** Assigned task **
Can you retype, word for word, the stretch of the self-publishing post below from "There’s a new" through "with great dreams."?

** Passage for review **
────

Monthly Archives: February 2016

Buyer Beware!

There’s a new TV commercial that makes me want to scream at the screen. You may have seen it. It’s from a company that claims it will publish your book and get it into book stores. Wham bam thank you ma’m. A little research into the company shows they are a scam, intent on hooking naïve writers with great dreams.

Until now, such misleading sleazy sales pitches to authors have been limited to the internet and some magazines. These shysters used to be referred to as Vanity Press but now hide under the growing umbrella of self-publishing services.

Don’t get me wrong, I believe in self-publishing. In fact, I helped a friend of mine self-publish a collector’s quality limited edition book in 2014 that was enthusiastically received. There are excellent self-publishing services from reputable companies. A growing number of established authors have moved from traditional publishers to self-publishing and found it lucrative. Conversely, some wildly successful self-published authors have gone on to impressive book deals with major publishing houses.

Here’s the issue: If you don’t know what you’re getting into with self-publishing, you can easily fall into one of the many sinkholes that dot the landscape. Unfortunately, you don’t know what you don’t know. That’s why I regularly write about the business of publishing, including self-publishing. As I always say, “There’s good news and bad news for authors and that news is the same: Today, anyone who wants to get published can get published.” Doesn’t mean your book is going anywhere… unless you get serious about the business side of writing.

Lines are blurring between what an author may get from a traditional publisher or a self-publishing company. Caveat emptor! Buyer beware! Whichever route you take, you need to understand the entire process. What was once dessert has become the appetizer. The end goal is no longer just getting your book produced. There are also distribution, marketing and public relations considerations, with side orders of copyrights, contracts, price points and profit margins.

Most authors prefer to spend their time writing rather than tending to business. There are people who would be happy to handle the business end for authors … for a price. Traditional publishers cover copyrights, distribution and some degree of marketing but the effort varies from contract to contract, which is where a good agent and literary attorney are your best allies. I have many author friends who have excellent relationships with the major houses that publish their books, no doubt established through a good contract.

────

** Dataset extract **

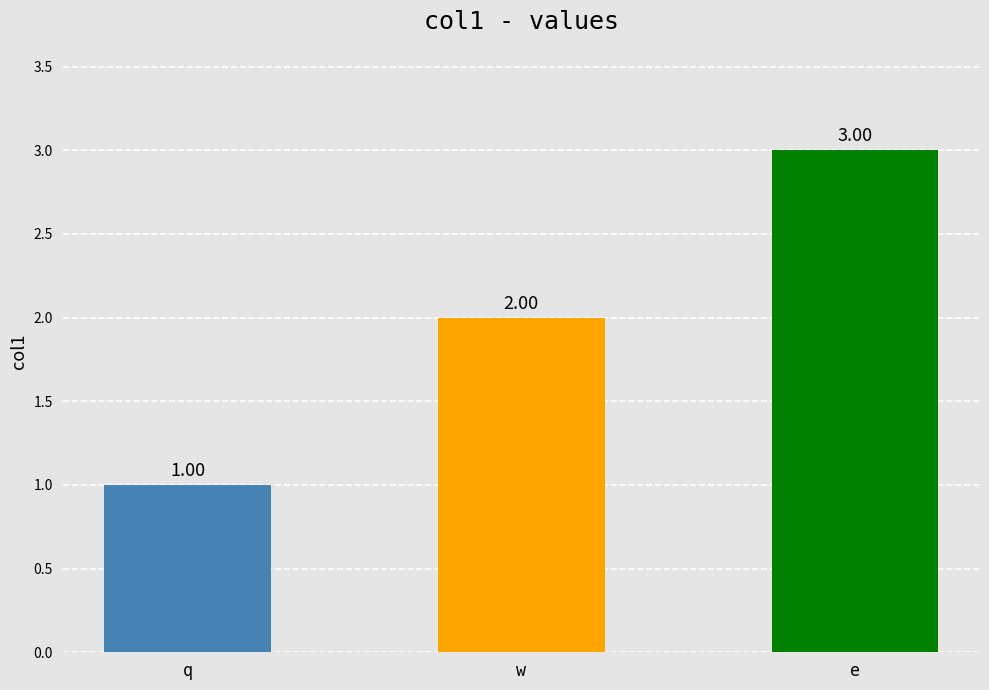

List the labels in order of value, smallest first.

q, w, e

────

** Result for this exercise **
There’s a new TV commercial that makes me want to scream at the screen. You may have seen it. It’s from a company that claims it will publish your book and get it into book stores. Wham bam thank you ma’m. A little research into the company shows they are a scam, intent on hooking naïve writers with great dreams.